Instruction — For this exercise, return exactly the lines of the material below that begin at the one with "providing 5.5 weeks of summer camp." and stop after the one with "Amity Foundation at Circle Tree Ranch".

Data to process —

-*-*-

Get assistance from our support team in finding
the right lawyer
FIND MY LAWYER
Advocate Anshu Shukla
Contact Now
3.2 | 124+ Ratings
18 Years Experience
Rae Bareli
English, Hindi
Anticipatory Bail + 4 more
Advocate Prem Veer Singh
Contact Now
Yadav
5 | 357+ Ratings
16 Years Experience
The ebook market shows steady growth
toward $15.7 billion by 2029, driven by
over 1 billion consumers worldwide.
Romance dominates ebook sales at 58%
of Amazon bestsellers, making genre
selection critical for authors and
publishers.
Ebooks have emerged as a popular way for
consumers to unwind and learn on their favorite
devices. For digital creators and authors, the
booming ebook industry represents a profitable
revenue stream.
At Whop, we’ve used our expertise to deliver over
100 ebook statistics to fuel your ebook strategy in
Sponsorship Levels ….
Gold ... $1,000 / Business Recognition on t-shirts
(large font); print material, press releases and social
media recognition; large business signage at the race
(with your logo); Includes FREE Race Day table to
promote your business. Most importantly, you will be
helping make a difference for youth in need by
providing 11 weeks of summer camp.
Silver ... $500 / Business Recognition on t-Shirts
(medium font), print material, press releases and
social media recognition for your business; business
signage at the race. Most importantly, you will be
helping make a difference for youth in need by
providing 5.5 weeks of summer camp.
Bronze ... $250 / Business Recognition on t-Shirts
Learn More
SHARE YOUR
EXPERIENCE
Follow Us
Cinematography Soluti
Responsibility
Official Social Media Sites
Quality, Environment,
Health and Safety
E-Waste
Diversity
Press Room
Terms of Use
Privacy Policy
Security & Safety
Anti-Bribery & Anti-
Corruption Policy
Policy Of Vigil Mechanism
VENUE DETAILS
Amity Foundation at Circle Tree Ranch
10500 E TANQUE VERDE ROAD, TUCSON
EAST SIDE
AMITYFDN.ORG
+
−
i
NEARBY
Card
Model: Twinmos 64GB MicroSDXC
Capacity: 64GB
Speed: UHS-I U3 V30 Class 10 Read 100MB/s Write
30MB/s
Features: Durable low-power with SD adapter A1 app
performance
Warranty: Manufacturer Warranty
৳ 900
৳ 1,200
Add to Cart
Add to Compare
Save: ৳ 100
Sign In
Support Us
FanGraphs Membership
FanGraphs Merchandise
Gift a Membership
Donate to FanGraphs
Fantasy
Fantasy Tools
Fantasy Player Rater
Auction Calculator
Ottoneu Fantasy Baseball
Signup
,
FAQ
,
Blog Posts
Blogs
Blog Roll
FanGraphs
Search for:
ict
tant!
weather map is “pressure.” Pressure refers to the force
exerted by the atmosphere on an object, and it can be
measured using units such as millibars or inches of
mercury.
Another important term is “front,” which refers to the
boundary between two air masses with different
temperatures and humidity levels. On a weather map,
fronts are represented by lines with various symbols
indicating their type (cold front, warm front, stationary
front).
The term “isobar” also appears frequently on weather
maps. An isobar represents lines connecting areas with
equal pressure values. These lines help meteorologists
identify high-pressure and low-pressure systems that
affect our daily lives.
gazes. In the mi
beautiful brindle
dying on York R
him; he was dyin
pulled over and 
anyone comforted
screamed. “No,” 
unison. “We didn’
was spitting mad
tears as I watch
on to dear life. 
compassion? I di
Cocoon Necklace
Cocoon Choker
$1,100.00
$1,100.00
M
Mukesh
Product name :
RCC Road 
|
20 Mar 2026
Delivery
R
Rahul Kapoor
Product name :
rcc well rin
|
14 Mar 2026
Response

-*-*-

Exercise result —
providing 5.5 weeks of summer camp.
Bronze ... $250 / Business Recognition on t-Shirts
Learn More
SHARE YOUR
EXPERIENCE
Follow Us
Cinematography Soluti
Responsibility
Official Social Media Sites
Quality, Environment,
Health and Safety
E-Waste
Diversity
Press Room
Terms of Use
Privacy Policy
Security & Safety
Anti-Bribery & Anti-
Corruption Policy
Policy Of Vigil Mechanism
VENUE DETAILS
Amity Foundation at Circle Tree Ranch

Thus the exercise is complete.